DIRECTIONS FOR THIS TASK → Rewrite each row below, changing "Min-Schranke" to "Minimum-Schranke" wherever it occurs and keeping everything else identical.

INPUT ROWS →

┄┄┄┄┄┄

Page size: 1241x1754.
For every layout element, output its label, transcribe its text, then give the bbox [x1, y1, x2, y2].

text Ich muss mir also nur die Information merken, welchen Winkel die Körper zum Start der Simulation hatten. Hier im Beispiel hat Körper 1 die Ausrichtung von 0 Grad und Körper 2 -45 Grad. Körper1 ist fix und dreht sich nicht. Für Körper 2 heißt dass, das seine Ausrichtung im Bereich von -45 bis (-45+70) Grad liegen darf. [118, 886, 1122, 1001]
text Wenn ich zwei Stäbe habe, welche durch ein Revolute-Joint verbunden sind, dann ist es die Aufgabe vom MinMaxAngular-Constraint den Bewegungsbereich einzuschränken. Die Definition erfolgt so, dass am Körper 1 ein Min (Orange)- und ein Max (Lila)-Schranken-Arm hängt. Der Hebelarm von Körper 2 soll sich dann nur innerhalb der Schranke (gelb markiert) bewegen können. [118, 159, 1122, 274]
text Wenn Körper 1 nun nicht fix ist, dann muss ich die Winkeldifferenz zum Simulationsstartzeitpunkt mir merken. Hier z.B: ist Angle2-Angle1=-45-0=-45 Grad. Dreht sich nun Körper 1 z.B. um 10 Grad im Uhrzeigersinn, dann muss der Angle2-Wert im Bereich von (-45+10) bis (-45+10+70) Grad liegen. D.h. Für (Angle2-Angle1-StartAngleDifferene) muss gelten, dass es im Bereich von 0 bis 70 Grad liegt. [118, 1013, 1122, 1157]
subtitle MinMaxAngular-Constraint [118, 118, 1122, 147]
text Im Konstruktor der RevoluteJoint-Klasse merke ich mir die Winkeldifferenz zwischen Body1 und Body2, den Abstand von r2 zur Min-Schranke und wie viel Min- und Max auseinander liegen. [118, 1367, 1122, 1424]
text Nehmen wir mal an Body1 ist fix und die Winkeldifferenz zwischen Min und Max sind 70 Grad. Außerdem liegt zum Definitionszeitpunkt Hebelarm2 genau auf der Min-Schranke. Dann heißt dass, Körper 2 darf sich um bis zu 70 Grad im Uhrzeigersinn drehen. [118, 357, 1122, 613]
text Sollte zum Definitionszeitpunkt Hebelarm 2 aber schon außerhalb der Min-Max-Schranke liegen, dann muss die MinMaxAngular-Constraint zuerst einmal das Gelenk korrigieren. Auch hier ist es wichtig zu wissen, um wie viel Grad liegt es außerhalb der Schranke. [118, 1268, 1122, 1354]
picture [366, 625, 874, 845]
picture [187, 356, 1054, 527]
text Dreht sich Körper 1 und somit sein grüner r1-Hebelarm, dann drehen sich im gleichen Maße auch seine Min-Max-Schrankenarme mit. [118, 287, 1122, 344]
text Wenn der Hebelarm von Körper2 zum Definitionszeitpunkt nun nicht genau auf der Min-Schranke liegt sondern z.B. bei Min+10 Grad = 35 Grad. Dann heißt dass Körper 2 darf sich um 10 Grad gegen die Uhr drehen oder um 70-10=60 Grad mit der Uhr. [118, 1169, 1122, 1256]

┄┄┄┄┄┄

FINISHED TASK →
Page size: 1241x1754.
For every layout element, output its label, transcribe its text, then give the bbox [x1, y1, x2, y2].

text Ich muss mir also nur die Information merken, welchen Winkel die Körper zum Start der Simulation hatten. Hier im Beispiel hat Körper 1 die Ausrichtung von 0 Grad und Körper 2 -45 Grad. Körper1 ist fix und dreht sich nicht. Für Körper 2 heißt dass, das seine Ausrichtung im Bereich von -45 bis (-45+70) Grad liegen darf. [118, 886, 1122, 1001]
text Wenn ich zwei Stäbe habe, welche durch ein Revolute-Joint verbunden sind, dann ist es die Aufgabe vom MinMaxAngular-Constraint den Bewegungsbereich einzuschränken. Die Definition erfolgt so, dass am Körper 1 ein Min (Orange)- und ein Max (Lila)-Schranken-Arm hängt. Der Hebelarm von Körper 2 soll sich dann nur innerhalb der Schranke (gelb markiert) bewegen können. [118, 159, 1122, 274]
text Wenn Körper 1 nun nicht fix ist, dann muss ich die Winkeldifferenz zum Simulationsstartzeitpunkt mir merken. Hier z.B: ist Angle2-Angle1=-45-0=-45 Grad. Dreht sich nun Körper 1 z.B. um 10 Grad im Uhrzeigersinn, dann muss der Angle2-Wert im Bereich von (-45+10) bis (-45+10+70) Grad liegen. D.h. Für (Angle2-Angle1-StartAngleDifferene) muss gelten, dass es im Bereich von 0 bis 70 Grad liegt. [118, 1013, 1122, 1157]
subtitle MinMaxAngular-Constraint [118, 118, 1122, 147]
text Im Konstruktor der RevoluteJoint-Klasse merke ich mir die Winkeldifferenz zwischen Body1 und Body2, den Abstand von r2 zur Minimum-Schranke und wie viel Min- und Max auseinander liegen. [118, 1367, 1122, 1424]
text Nehmen wir mal an Body1 ist fix und die Winkeldifferenz zwischen Min und Max sind 70 Grad. Außerdem liegt zum Definitionszeitpunkt Hebelarm2 genau auf der Minimum-Schranke. Dann heißt dass, Körper 2 darf sich um bis zu 70 Grad im Uhrzeigersinn drehen. [118, 357, 1122, 613]
text Sollte zum Definitionszeitpunkt Hebelarm 2 aber schon außerhalb der Min-Max-Schranke liegen, dann muss die MinMaxAngular-Constraint zuerst einmal das Gelenk korrigieren. Auch hier ist es wichtig zu wissen, um wie viel Grad liegt es außerhalb der Schranke. [118, 1268, 1122, 1354]
picture [366, 625, 874, 845]
picture [187, 356, 1054, 527]
text Dreht sich Körper 1 und somit sein grüner r1-Hebelarm, dann drehen sich im gleichen Maße auch seine Min-Max-Schrankenarme mit. [118, 287, 1122, 344]
text Wenn der Hebelarm von Körper2 zum Definitionszeitpunkt nun nicht genau auf der Minimum-Schranke liegt sondern z.B. bei Min+10 Grad = 35 Grad. Dann heißt dass Körper 2 darf sich um 10 Grad gegen die Uhr drehen oder um 70-10=60 Grad mit der Uhr. [118, 1169, 1122, 1256]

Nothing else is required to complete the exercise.